When Immigration and Customs Enforcement agents arrested Alberto Castañeda Mondragón, he sustained injuries. How those injuries occurred isn’t clear, as the parties have offered two opposing reports.
According to the officers, he “purposefully ran headfirst into a brick wall.”
Castañeda Mondragón denies that account.
“There was never a wall,” he said, claiming that ICE officers struck him with a metal rod they had previously used to break the windows of the vehicle he was in. He was referring to a telescoping baton carried by law enforcement, called an ASP.
In the hospital, a CT scan showed fractures to the front, back, and both sides of his skull. The doctor told AP the injuries were inconsistent with a fall.
He went on to claim that ICE agents mercilessly and gleefully beat him.
The AP reports that Castañeda Mondragón claims he was taken “to an ICE holding facility at Ft. Snelling in suburban Minneapolis,” where “officers resumed beating him.”
“Recognizing that he was seriously hurt, he said, he pleaded with them to stop but they just ‘laughed at me and hit me again,’” the AP reported.
“They were very racist people,” Castañeda Mondragón said. “No one insulted them, neither me nor the other person they detained me with.

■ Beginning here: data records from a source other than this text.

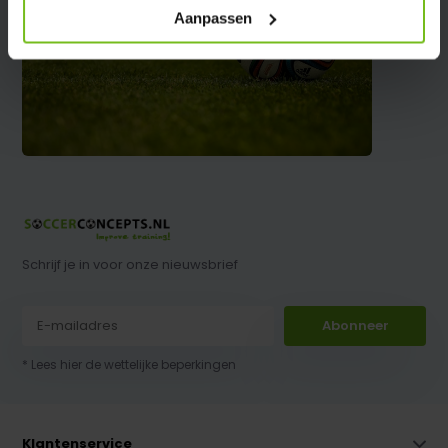
Aanpassen
Schrijf je in voor onze nieuwsbrief
Abonneer
* Lees hier de wettelijke beperkingen
Klantenservice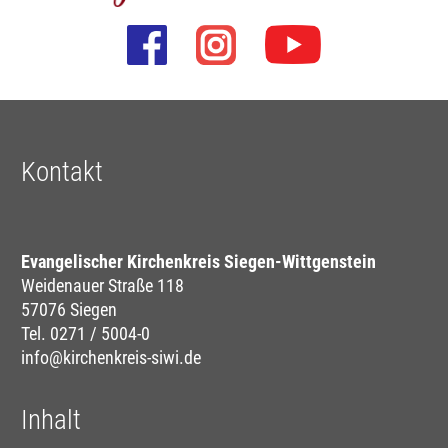
Kontakt
Evangelischer Kirchenkreis Siegen-Wittgenstein
Weidenauer Straße 118
57076 Siegen
Tel. 0271 / 5004-0
info@kirchenkreis-siwi.de
Inhalt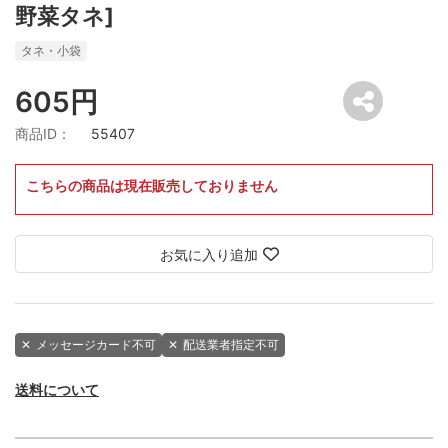
野菜タネ]
タネ・小袋
605円
商品ID：
55407
こちらの商品は現在販売しておりません
お気に入り追加
✕
メッセージカード不可
✕
配送業者指定不可
送料について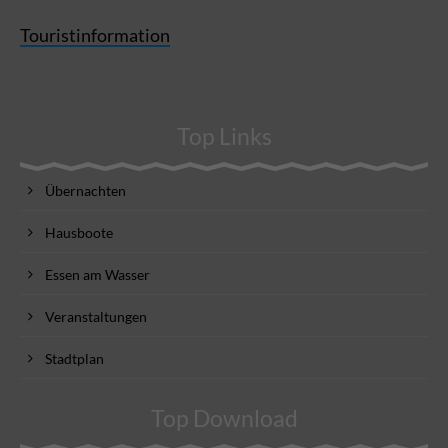
Touristinformation
Top Links
Übernachten
Hausboote
Essen am Wasser
Veranstaltungen
Stadtplan
Top Download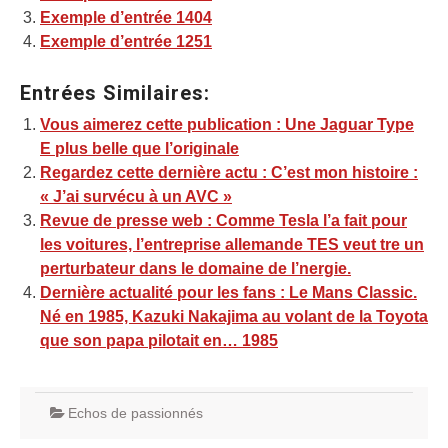
Exemple d’entrée 1404
Exemple d’entrée 1251
Entrées Similaires:
Vous aimerez cette publication : Une Jaguar Type
E plus belle que l’originale
Regardez cette dernière actu : C’est mon histoire :
« J’ai survécu à un AVC »
Revue de presse web : Comme Tesla l’a fait pour
les voitures, l’entreprise allemande TES veut tre un
perturbateur dans le domaine de l’nergie.
Dernière actualité pour les fans : Le Mans Classic.
Né en 1985, Kazuki Nakajima au volant de la Toyota
que son papa pilotait en… 1985
Echos de passionnés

It was their character, their racism toward us, for being immigrants.”
While the Trump administration has directed body cameras to be worn by immigration officers in Minneapolis, but it’s not known if Castañeda Mondragón’s arrest was captured on body-camera footage or any other video recording system.
The Department of Homeland Security, which includes ICE, has not commented on the case.
The AP reports:
ICE deportation officer William J. Robinson did not say how Castañeda Mondragón’s skull was smashed in a Jan. 20 declaration filed in federal court. During the intake process, it was determined he “had a head injury that required emergency medical treatment,” he wrote in the filing.
The declaration also stated that Castañeda Mondragón entered the U.S. legally in March 2022, and that the agency determined only after his arrest that he had overstayed his visa. A federal judge later ruled his arrest had been unlawful and ordered him released from ICE custody.
A video posted to social media captured the moments immediately after Castañeda Mondragón’s arrest as four masked men walk him handcuffed through a parking lot. The video shows him unsteady and stumbling, held up by ICE officers.
“Don’t resist,” shouts the woman who is recording. “Cause they ain’t gonna do nothing but bang you up some more.”
“Hope they don’t kill you,” she adds.
“And y’all gave the man a concussion,” a male bystander shouts.
The witness who posted the video declined to speak with AP or provide consent for the video’s publication, but Castañeda Mondragón confirmed he is the handcuffed man seen in the recording.
Meanwhile, Castañeda Mondragón is seeking help with his medical bills. A GoFundMe account has been launched, and so far, as of Saturday afternoon, it has raised $14K.